Lorsque j'ai commencé à travailler en France, dans des activités d'intervention de secours, de supervision ou de formation, j'ai découvert que l'accès des psychologues français à la littérature internationale était compliqué. De fait, peu d'entre eux maîtrisaient l'anglais. Il m'est donc souvent arrivé de défendre des positions promues par des sources internationales, mais peu connues en France. En France, la psychiatrie a longtemps été herméneutique, sous l'influence de psychiatres peu enclins à mener des recherches empiriques.
J'ai été confronté au même problème lorsque j'ai travaillé avec les forces armées. Dans l'armée, les psychologues étaient autrefois appelés « officiers d'environnement humain » pour éviter de les nommer. Nous avons connu une situation comparable en Belgique, quand notre pays a décidé d'envoyer des psychologues en mission humanitaire. Ils étaient dénommés « conseillers en opérationnalité mentale ».
Le premier enseignement essentiel, d'après moi, réside dans l'importance de la recherche empirique. Après tout événement majeur ou catastrophe de type plan Rouge, il convient de constituer immédiatement un comité d'experts en urgence médico-psychologique, chargé d'élaborer un modèle de suivi pour les victimes, les familles des victimes et les intervenants.

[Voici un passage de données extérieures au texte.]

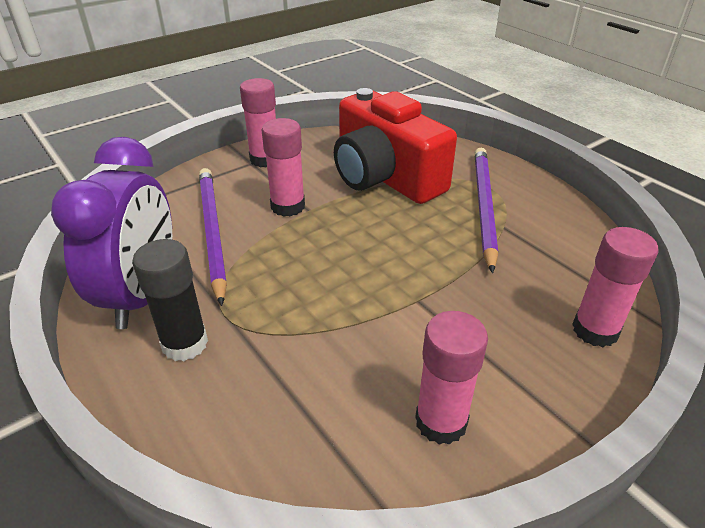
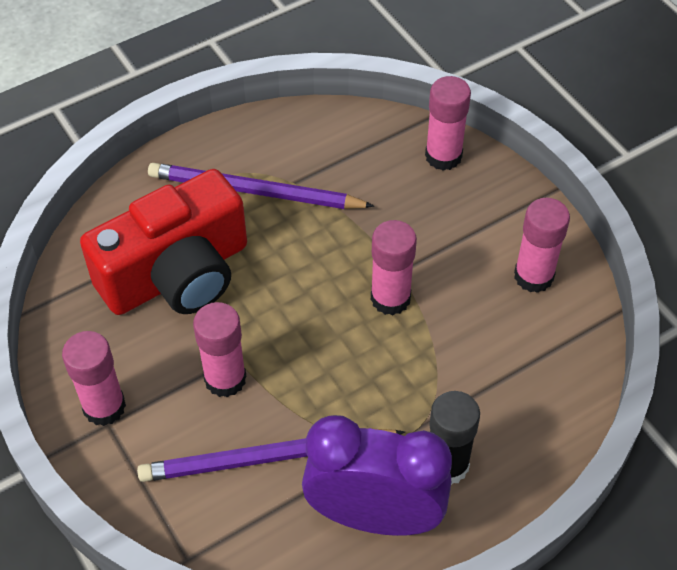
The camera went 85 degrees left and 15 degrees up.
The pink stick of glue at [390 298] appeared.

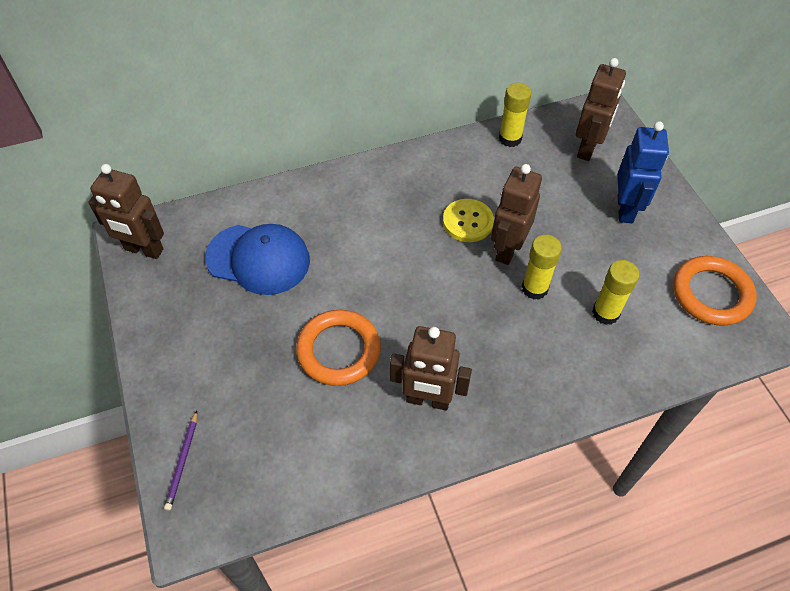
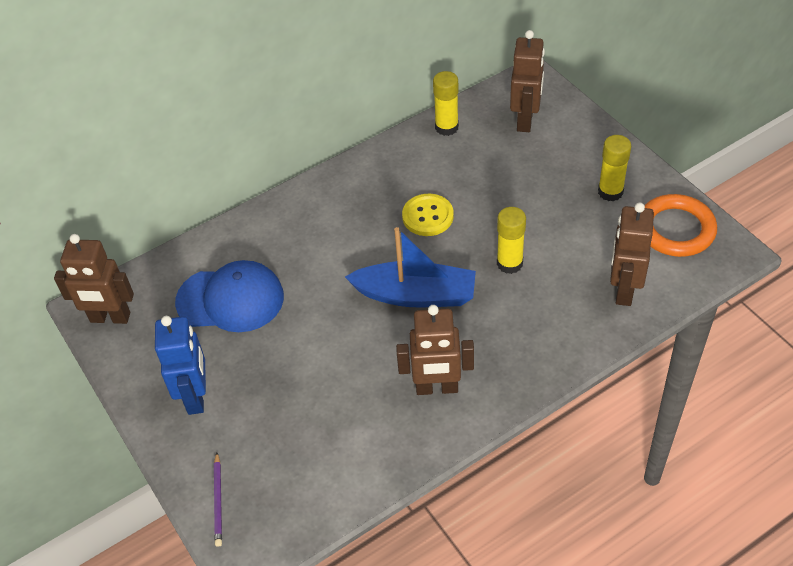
The camera went 10 degrees left and 5 degrees down.
The cobalt robot moved from [625 209] to [196 396].
The cobalt boat at [416 295] appeared.
The golden stick of glue moved from [605 313] to [610 192].
The dark brown robot moved from [507 249] to [623 290].
The orange-coloured torus at [339 350] disappeared.

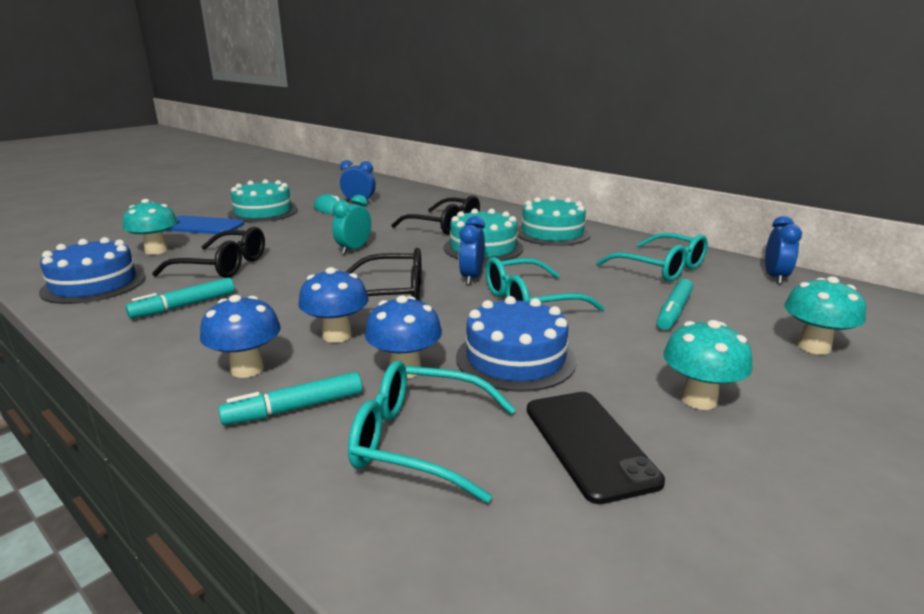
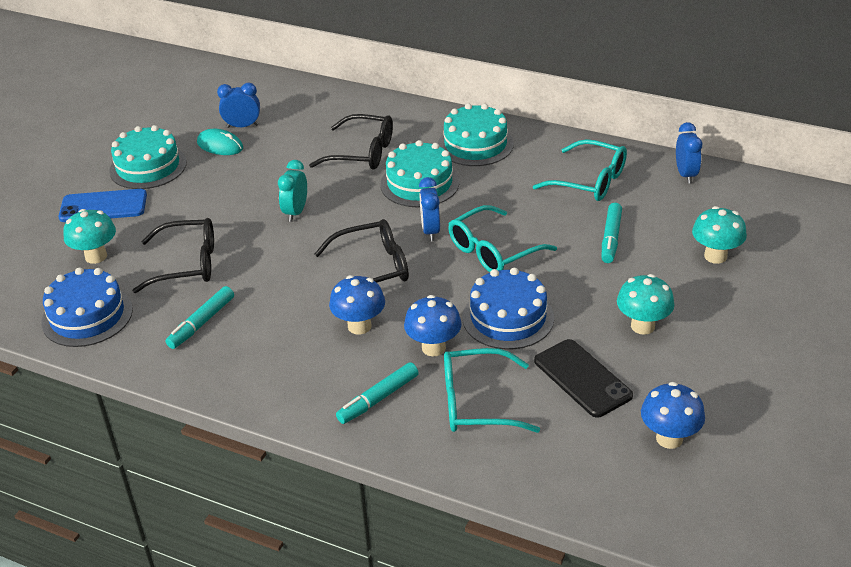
The camera went 15 degrees left and 15 degrees up.
The cobalt mushroom moved from [247 369] to [669 438].

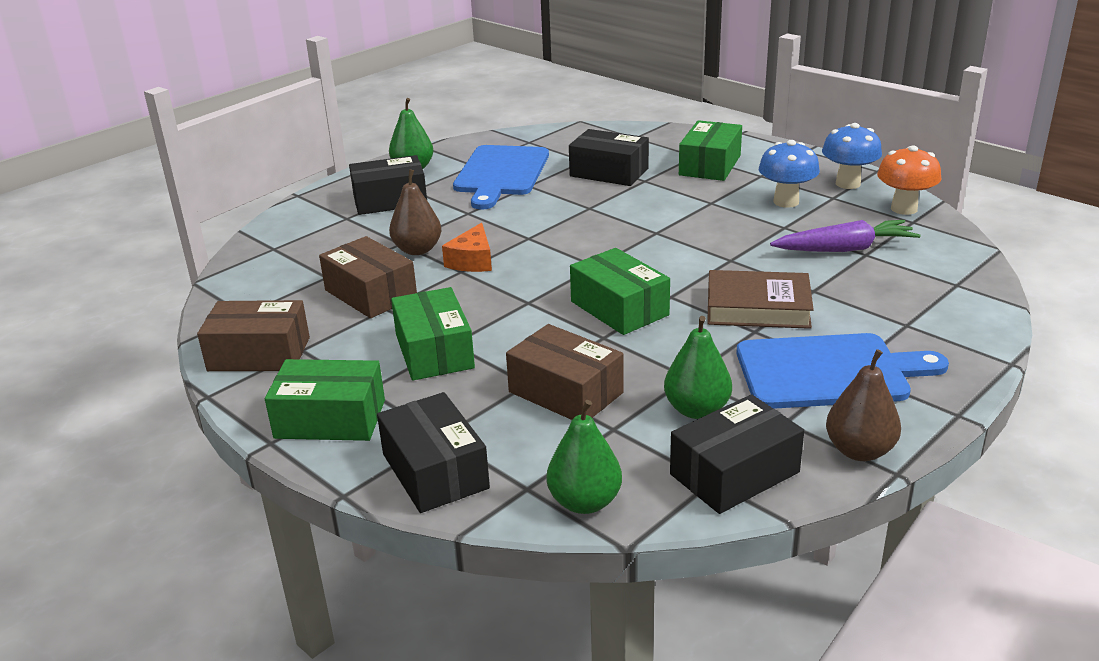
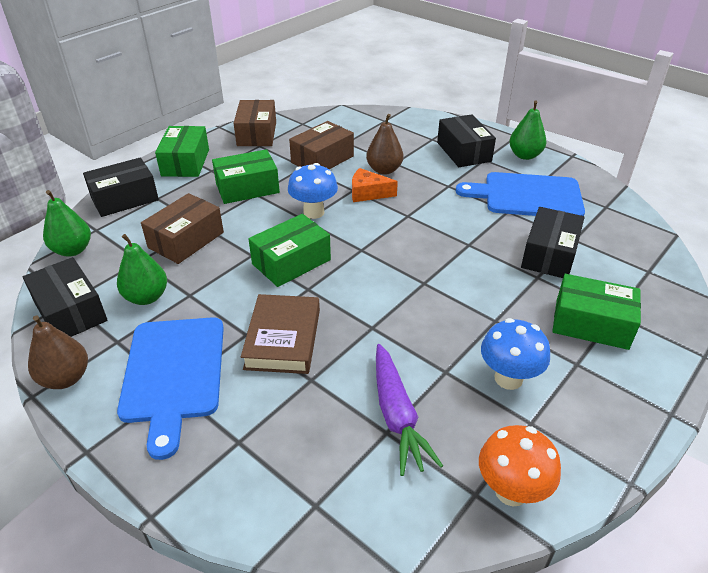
The camera went 85 degrees right and 10 degrees up.
The cobalt mushroom moved from [848 184] to [314 212].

C'est, à mon sens, la première recommandation à suivre. J'observe en effet qu'il y a beaucoup d'improvisation dans les premières heures et les premiers jours après la catastrophe. Pour prendre un exemple, la ville de Venise a récemment connu un terrible accident d'autocar : le véhicule a fait une chute d'une quinzaine de mètres, causant la mort de plus de vingt personnes. Dans un tel contexte, je conseillerais de réunir des experts reconnus, sélectionnés selon de solides critères, tels que la rédaction et la publication de travaux scientifiques. Le comité d'experts se voit confier la mission de dresser l'inventaire des recherches scientifiques consacrées à l'accompagnement de sinistrés dans le même type d'accident. À la lumière de ces travaux, il lui est demandé d'élaborer un modèle de suivi.
En 2012, la Belgique a connu, elle aussi, un accident d'autocar dramatique. Celui-ci transportait des enfants belges et néerlandais et a heurté de plein fouet une paroi d'un tunnel, à Sierre, ville suisse. Un collègue norvégien m'a immédiatement envoyé sa thèse de doctorat, qui portait sur un accident similaire survenu dans son pays. J'ai proposé aux dirigeants des services d'intervention et aux politiques de s'inspirer de ce travail, mais personne n'a voulu m'entendre. Après quatre ans, les actions menées dans le cadre de l'accompagnement psychologique de cet accident ont été reconsidérées comme un contre-exemple des décisions à prendre dans pareil contexte. Des groupes de victimes ont pris la parole dans la presse suisse, belge et néerlandaise pour exprimer leur mécontentement. Cette erreur est d'autant plus dommageable qu'il aurait été possible d'accomplir un travail exemplaire.
En cas d'événement majeur, il convient de s'appuyer sur un plan d'intervention préétabli au lieu de rechercher un mandat d'intervention psychologique et d'encadrement psychosocial. J'ajouterai que, dans de telles circonstances, l'aide ne doit en aucun cas être commercialisée. En effet, en France comme en Belgique, certains collègues proposent leurs services, après une catastrophe, à un prix très élevé.
En ce qui me concerne, je suis intervenu dans diverses situations de catastrophe. La première s'est déroulée en 1994-1995, suite à un incendie dans un grand hôtel d'Anvers ayant entraîné seize décès. J'ai été sollicité dans d'autres catastrophes, tant en Belgique qu'à l'étranger. J'ai aussi été impliqué dans l'accompagnement et la supervision de collègues lors d'attentats terroristes en France et en Tunisie.